===== Extract =====

It is a widely known statistic that
approximately half of all marriages in the United States fail. Nonetheless, most
people see marriage as desirable. For high net-worth individuals who marry, the
potential destruction of one’s wealth in the event of divorce is a serious
concern. Therefore, many such individuals are interested in a special type of
asset protection, known as Pre-Marital/Pre-Divorce planning (PD/PM planning), as
a means to minimize the hazards of a marriage gone bad.
Before we discuss PD/PM planning, we
should discuss what it is not. PD/PM planning is not a means to avoid
child-support payments. It will also not bar 100% of your assets from spousal
attachment. Rather, PD/PM planning is a means to ensure that most of the assets
you had before you married will either remain yours or revert to your ownership
within 1 or 2 years of the divorce being final.
The
Pre-Nuptial Agreement
The fairest and most honest way to work out the division of assets between
spouses in the event of divorce is through a pre-nuptial (or sometimes
post-nuptial) agreement. Many will argue that such an agreement casts a shadow
on the marriage, is unromantic, and shows one’s pessimism towards the
possibility of a happy marriage in general. However, in the event of a divorce,
a pre-nuptial agreement will reduce the emotional pain, bitterness, and cost of
divorce. This is because a pre-nuptial agreement will clarify many issues that
may otherwise be brutal battlegrounds in a divorce proceeding. Furthermore, a
pre-nuptial agreement may clarify certain terms and expectations of the marriage
itself. This helps avoid misunderstandings and misconceptions that might
otherwise cause marital conflict.
Notwithstanding the usefulness of a pre-nuptial agreement, the author has had
many clients whose spouse-to-be was not willing to sign an agreement (or the
client was unwilling to even approach their fiancée about an agreement.)

===== Records provided =====

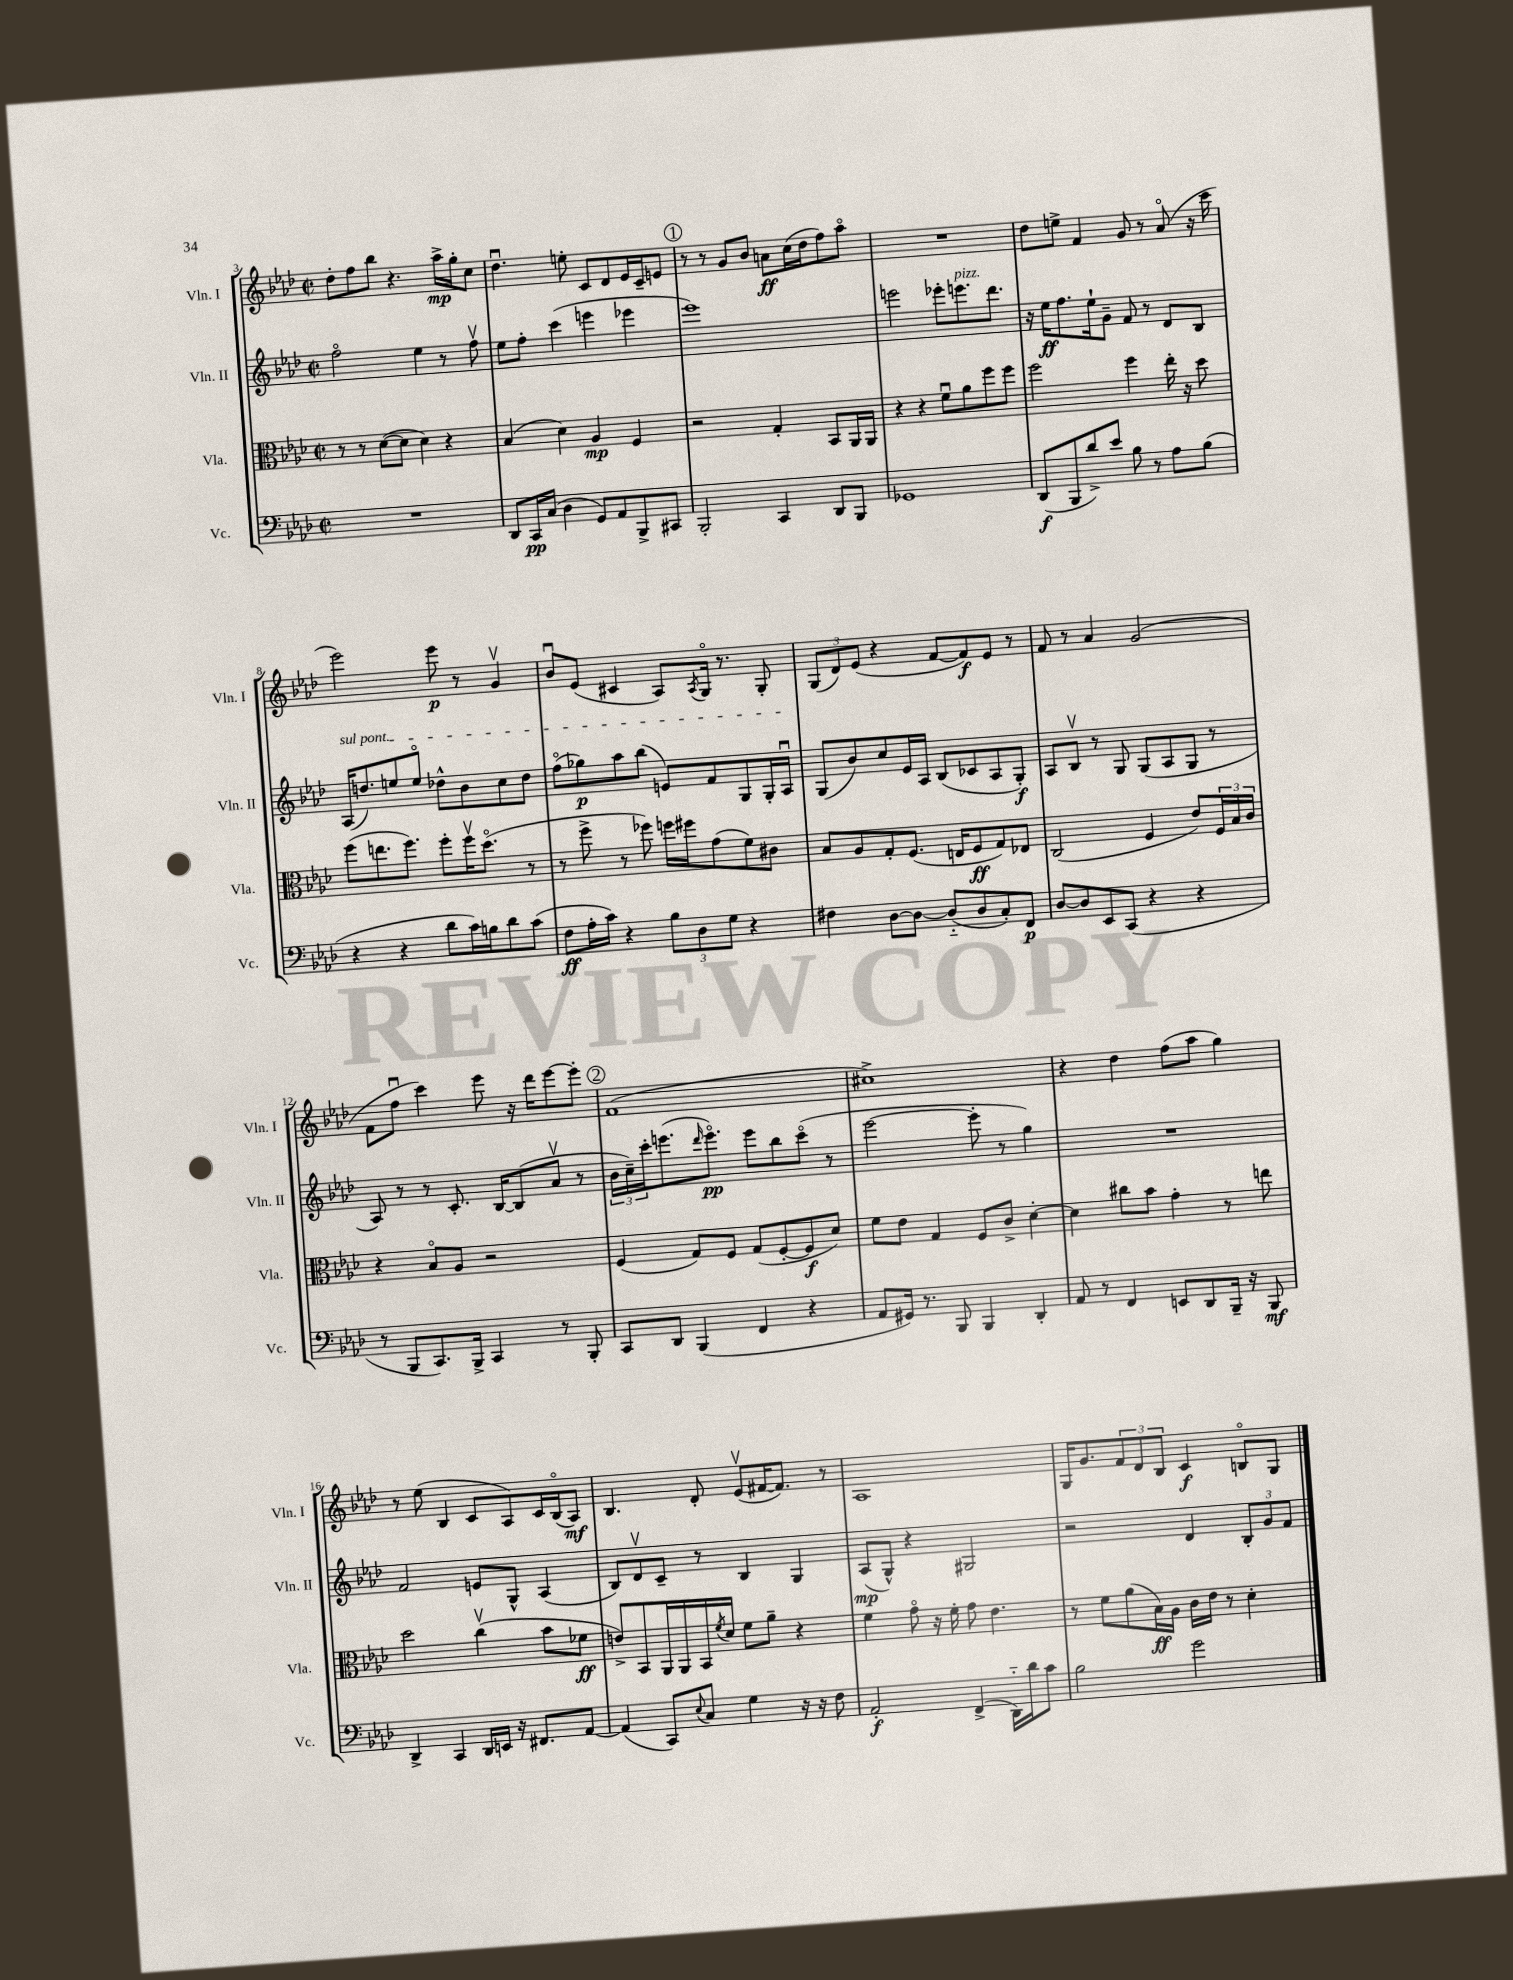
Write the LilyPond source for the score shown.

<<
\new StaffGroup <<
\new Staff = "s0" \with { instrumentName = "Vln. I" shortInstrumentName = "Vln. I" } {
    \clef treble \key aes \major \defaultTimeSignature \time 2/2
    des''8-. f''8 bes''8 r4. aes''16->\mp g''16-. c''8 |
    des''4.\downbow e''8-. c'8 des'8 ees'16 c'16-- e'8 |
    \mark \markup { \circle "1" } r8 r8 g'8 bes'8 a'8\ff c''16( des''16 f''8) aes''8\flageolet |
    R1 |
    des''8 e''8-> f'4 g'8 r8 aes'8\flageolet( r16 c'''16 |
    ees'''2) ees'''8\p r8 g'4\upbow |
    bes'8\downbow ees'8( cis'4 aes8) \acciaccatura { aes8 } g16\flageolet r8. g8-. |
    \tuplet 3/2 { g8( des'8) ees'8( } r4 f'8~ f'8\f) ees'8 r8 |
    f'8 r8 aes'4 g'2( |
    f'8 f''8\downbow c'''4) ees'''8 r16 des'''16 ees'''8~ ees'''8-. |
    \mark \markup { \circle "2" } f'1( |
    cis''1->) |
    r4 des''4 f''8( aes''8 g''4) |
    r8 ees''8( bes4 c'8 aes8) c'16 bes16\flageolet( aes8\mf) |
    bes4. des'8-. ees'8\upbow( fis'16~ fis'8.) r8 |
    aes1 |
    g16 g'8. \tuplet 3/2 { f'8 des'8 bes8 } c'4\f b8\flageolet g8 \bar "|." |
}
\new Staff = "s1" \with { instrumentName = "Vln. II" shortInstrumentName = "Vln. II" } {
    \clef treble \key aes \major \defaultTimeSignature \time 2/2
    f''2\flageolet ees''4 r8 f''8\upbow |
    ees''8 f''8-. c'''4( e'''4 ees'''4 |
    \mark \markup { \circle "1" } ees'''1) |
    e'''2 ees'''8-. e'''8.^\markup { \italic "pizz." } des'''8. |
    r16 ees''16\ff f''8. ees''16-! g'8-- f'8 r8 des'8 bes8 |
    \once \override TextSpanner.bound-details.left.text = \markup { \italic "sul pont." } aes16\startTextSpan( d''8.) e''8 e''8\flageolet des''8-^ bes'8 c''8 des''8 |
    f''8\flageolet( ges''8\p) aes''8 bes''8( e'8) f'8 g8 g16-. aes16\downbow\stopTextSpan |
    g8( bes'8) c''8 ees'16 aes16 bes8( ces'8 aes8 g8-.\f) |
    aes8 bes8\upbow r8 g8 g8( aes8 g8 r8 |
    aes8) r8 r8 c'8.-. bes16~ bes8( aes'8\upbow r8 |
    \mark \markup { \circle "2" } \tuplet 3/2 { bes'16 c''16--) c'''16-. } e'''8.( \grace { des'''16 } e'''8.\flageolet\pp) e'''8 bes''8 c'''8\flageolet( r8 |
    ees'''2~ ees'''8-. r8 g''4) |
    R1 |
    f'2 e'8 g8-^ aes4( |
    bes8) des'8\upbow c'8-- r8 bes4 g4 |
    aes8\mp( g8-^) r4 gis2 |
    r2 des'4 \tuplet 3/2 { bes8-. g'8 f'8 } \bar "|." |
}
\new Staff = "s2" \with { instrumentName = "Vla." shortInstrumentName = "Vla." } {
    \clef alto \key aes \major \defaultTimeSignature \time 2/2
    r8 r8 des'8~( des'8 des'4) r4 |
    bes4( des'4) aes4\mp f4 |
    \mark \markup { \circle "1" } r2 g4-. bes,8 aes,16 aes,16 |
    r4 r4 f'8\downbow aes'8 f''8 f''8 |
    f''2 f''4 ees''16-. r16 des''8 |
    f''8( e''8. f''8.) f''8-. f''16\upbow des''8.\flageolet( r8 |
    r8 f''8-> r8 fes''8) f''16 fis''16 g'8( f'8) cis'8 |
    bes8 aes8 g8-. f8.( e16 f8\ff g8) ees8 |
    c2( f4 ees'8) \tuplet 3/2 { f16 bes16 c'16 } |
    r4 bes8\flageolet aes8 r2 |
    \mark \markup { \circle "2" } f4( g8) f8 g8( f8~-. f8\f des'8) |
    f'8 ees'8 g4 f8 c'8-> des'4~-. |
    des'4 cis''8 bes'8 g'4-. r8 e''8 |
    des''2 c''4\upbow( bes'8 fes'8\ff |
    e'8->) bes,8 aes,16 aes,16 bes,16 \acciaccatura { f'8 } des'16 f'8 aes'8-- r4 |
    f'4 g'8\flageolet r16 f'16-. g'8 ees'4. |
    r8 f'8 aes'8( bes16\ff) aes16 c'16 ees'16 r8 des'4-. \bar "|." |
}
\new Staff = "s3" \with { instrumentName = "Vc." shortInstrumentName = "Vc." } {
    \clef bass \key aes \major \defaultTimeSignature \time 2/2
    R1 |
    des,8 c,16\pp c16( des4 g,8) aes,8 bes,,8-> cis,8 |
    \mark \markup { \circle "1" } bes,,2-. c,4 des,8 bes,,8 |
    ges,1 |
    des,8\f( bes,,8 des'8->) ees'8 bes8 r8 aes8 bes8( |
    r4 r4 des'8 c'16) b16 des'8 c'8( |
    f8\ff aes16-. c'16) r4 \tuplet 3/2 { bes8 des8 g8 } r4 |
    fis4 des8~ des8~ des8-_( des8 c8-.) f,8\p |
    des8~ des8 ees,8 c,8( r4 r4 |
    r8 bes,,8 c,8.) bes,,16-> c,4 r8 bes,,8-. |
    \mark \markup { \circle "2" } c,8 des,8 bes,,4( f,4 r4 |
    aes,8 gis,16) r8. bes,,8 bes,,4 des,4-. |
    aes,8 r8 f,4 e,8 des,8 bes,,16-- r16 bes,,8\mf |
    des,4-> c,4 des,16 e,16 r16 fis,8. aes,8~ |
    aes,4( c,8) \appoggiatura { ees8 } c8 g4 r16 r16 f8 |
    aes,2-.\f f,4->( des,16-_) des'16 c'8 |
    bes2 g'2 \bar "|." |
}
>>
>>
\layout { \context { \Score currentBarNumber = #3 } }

=====

#### What you will do
(a) According to the text on pre-marital planning, roughly what share of marriages in the United States fail?
(b) Restate the text on pre-marital planning from "It is a widely" up to and including "marriage gone bad.", renaming "high net-worth individuals" as "wealthy individuals".
(c) Does each statement agree with the text on pre-marital planning? Answer yes or no for each, quoting the deciding words. (i) PD/PM planning is a way to avoid child-support payments. (ii) A pre-nuptial agreement will reduce the cost of divorce. (iii) PD/PM planning will shield all of one's assets from a spouse.
The records play no part in this.

#### Solutions to the exercise
(a) Approximately half.

(b)
It is a widely known statistic that
approximately half of all marriages in the United States fail. Nonetheless, most
people see marriage as desirable. For wealthy individuals who marry, the
potential destruction of one’s wealth in the event of divorce is a serious
concern. Therefore, many such individuals are interested in a special type of
asset protection, known as Pre-Marital/Pre-Divorce planning (PD/PM planning), as
a means to minimize the hazards of a marriage gone bad.

(c)
(i) No: "PD/PM planning is not a means to avoid child-support payments."
(ii) Yes: "a pre-nuptial agreement will reduce the emotional pain, bitterness, and cost of divorce."
(iii) No: "It will also not bar 100% of your assets from spousal attachment."